A number of small peptide aldehydes of the type known to inhibit both cysteine and serine proteinases have been shown to inhibit Aβ formation from cultured cells, probably through inhibition of the γ-secretase pathway. The activity of these compounds as inhibitors of γ-secretase cleavage has been shown to correlate with their potency as inhibitors of the chymotrypsin-like activity of the proteasome, suggesting that the latter may be involved, either directly or indirectly, in the γ-secretase cleavage event. Further candidates for γ-secretase include prolyl endopeptidase, and cathepsin D.
β-Secretase and Inhibitors
Because Aβ is so closely associated with AD, the proteases that produce this peptide, β- and γ-secretases, have been top targets for therapeutic development. β-Secretase (also called BACE1) is a membrane-anchored aspartyl protease in the pepsin family, and a soluble recombinant form of this protease has been cocrystallised with an active site-directed inhibitor. The search for β-secretase inhibitors has been greatly facilitated by its resemblance to other aspartyl protease targets, particularly renin and HIV protease, and the ability to do structure-based design. Despite these advantages, the development of β-secretase inhibitors as practical drug candidates has been challenging. One reason is the nature of β-secretase active site, which is relatively long, shallow and hydrophilic, making difficult the discovery of small, potent inhibitors that penetrate biological membranes. The other problem is the tendency of β-secretase inhibitors to be substrates for P-glycoprotein, which transports the compounds out of the brain.
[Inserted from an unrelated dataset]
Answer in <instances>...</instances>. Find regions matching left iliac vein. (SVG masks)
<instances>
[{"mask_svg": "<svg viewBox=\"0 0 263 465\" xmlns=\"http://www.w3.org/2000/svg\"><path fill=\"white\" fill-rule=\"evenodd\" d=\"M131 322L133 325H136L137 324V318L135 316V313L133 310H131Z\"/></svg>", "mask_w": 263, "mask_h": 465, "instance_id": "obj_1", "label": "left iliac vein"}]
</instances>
γ-Secretase Inhibitors and Modulators
γ-Secretase is considerably more complicated than β-secretase. While a single protein is responsible for β-secretase activity, γ-secretase is a complex of integral membrane proteins that includes presenilin. Pharmacological evidence suggested an aspartyl protease mechanism for this enzyme: peptide analogues that mimic an intermediate in aspartyl protease catalysis inhibit gsecretase. Moreover, knockout of presenilin abolishes γ-secretase activity, and two conserved transmembrane aspartates are critical for γ-secretase activity, consistent with the fact that this enzyme cleaves within the transmembrane domain of APP. However, presenilin does not act alone. This protein enters high molecular weight complexes and itself is cut into two pieces that remain associated. These heterodimers are metabolically stable, and their formation is tightly regulated, suggesting that they are the bioactive form of presenilin. Indeed, active site-directed inhibitors of γ-secretase bind directly to presenilin heterodimers, strong evidence that the catalytic centre of this protease resides at the heterodimeric interface. It is now clear that the γ-secretase complex consists of presenilin heterodimers, a single-pass membrane protein called nicastrin, and two other integral membrane proteins called aph-1 and pen-2.
References:
Westermark, P., Bellotti, V., Obici, L., Kisilevsky, R., Merlini, G., Sipe, J. D., ... & Proteoglycans, E. M. H. S. (2005). Amyloid proteins: the beta sheet conformation and disease.
Martínez, A. (Ed.). (2010). Emerging Drugs and Targets for Alzheimer's Disease: Volume 1: Beta-Amyloid, Tau Protein and Glucose Metabolism. Royal Society of Chemistry.